▸ Your goal
Go through the listing and return every line with "candle" in it.
◆ ◆ ◆
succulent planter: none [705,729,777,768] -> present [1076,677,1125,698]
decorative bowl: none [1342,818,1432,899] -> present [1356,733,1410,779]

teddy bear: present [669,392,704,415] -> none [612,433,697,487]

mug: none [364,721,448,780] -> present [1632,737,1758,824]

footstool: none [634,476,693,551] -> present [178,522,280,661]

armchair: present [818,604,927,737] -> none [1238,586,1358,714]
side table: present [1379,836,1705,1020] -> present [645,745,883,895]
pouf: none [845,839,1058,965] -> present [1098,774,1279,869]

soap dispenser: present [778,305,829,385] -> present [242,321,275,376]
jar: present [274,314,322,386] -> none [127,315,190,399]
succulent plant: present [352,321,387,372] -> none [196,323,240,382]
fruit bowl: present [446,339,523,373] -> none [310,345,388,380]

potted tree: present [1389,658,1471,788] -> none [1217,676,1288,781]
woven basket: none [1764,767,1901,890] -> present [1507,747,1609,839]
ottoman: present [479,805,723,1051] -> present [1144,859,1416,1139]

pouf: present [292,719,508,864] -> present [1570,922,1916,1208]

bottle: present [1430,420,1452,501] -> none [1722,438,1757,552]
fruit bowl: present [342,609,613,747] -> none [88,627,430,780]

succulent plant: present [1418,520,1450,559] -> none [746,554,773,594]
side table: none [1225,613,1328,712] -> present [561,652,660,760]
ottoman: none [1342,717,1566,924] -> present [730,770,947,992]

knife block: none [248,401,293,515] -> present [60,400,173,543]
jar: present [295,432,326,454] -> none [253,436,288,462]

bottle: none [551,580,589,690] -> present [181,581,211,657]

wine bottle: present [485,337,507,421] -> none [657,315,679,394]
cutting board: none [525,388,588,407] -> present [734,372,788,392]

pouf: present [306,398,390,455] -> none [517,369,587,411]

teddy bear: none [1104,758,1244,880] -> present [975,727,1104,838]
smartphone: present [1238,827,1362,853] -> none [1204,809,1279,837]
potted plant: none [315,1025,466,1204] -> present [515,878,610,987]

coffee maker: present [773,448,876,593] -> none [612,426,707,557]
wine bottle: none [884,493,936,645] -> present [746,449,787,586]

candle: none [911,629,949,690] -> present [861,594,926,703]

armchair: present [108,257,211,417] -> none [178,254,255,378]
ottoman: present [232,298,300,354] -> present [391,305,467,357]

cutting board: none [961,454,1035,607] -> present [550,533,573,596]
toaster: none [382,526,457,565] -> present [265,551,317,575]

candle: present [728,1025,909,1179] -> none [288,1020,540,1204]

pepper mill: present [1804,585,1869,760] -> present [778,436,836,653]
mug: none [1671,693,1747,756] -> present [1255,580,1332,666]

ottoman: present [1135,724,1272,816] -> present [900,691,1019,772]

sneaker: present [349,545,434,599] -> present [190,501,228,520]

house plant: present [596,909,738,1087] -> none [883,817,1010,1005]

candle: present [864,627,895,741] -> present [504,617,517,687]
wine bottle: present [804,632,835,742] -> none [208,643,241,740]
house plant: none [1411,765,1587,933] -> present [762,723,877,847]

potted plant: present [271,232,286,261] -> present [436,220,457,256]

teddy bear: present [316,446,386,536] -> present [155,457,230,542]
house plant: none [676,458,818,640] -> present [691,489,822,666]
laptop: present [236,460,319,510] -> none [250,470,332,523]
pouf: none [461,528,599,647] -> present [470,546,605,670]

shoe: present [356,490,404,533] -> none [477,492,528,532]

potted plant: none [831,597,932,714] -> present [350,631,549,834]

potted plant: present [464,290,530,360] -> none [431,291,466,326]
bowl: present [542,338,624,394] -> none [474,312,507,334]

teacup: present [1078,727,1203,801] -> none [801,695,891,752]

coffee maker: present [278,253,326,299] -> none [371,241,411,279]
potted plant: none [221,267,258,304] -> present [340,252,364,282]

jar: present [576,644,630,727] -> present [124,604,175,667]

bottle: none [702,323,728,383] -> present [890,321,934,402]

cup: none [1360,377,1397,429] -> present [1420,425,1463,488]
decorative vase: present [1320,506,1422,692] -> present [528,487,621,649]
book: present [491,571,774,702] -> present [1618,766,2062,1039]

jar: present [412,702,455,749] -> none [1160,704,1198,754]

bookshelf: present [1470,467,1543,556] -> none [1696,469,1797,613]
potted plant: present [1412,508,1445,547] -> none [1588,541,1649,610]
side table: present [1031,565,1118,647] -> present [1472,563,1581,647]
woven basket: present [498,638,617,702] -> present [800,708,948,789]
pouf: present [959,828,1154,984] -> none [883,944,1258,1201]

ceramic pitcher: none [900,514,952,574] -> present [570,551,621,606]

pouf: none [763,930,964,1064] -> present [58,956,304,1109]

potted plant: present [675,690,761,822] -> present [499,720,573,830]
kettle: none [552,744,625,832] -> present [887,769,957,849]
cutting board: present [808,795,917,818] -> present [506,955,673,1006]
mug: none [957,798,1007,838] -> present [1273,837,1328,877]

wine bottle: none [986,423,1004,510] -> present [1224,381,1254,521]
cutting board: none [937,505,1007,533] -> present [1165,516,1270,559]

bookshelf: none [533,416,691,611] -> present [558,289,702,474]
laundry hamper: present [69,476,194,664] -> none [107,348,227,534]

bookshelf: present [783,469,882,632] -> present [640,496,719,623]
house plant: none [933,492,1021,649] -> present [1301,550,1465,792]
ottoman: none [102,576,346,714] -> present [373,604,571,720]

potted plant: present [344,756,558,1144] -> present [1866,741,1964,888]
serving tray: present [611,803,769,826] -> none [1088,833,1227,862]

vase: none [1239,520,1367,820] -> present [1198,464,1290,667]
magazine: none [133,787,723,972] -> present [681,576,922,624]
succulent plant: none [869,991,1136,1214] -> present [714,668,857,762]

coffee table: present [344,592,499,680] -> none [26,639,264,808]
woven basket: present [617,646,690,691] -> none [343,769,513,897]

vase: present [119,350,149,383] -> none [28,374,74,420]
◆ ◆ ◆
▸ Completed task
candle: none [911,629,949,690] -> present [861,594,926,703]
candle: present [728,1025,909,1179] -> none [288,1020,540,1204]
candle: present [864,627,895,741] -> present [504,617,517,687]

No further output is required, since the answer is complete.